→ Work order
Please set down each of the following lines exactly as it appears.
[Input data — start]
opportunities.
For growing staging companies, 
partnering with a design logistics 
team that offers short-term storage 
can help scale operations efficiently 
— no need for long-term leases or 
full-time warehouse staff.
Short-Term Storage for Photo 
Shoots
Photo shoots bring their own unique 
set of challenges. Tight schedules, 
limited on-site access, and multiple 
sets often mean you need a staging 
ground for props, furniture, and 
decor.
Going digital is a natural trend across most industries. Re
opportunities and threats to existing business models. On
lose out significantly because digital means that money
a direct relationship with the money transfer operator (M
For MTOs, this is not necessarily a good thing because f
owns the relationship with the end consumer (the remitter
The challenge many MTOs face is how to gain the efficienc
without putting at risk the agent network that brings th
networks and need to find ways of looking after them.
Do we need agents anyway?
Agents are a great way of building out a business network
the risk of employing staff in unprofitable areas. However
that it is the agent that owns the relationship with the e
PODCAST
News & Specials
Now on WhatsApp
[Input data — finish]
→ Response area
opportunities.
For growing staging companies, 
partnering with a design logistics 
team that offers short-term storage 
can help scale operations efficiently 
— no need for long-term leases or 
full-time warehouse staff.
Short-Term Storage for Photo 
Shoots
Photo shoots bring their own unique 
set of challenges. Tight schedules, 
limited on-site access, and multiple 
sets often mean you need a staging 
ground for props, furniture, and 
decor.
Going digital is a natural trend across most industries. Re
opportunities and threats to existing business models. On
lose out significantly because digital means that money
a direct relationship with the money transfer operator (M
For MTOs, this is not necessarily a good thing because f
owns the relationship with the end consumer (the remitter
The challenge many MTOs face is how to gain the efficienc
without putting at risk the agent network that brings th
networks and need to find ways of looking after them.
Do we need agents anyway?
Agents are a great way of building out a business network
the risk of employing staff in unprofitable areas. However
that it is the agent that owns the relationship with the e
PODCAST
News & Specials
Now on WhatsApp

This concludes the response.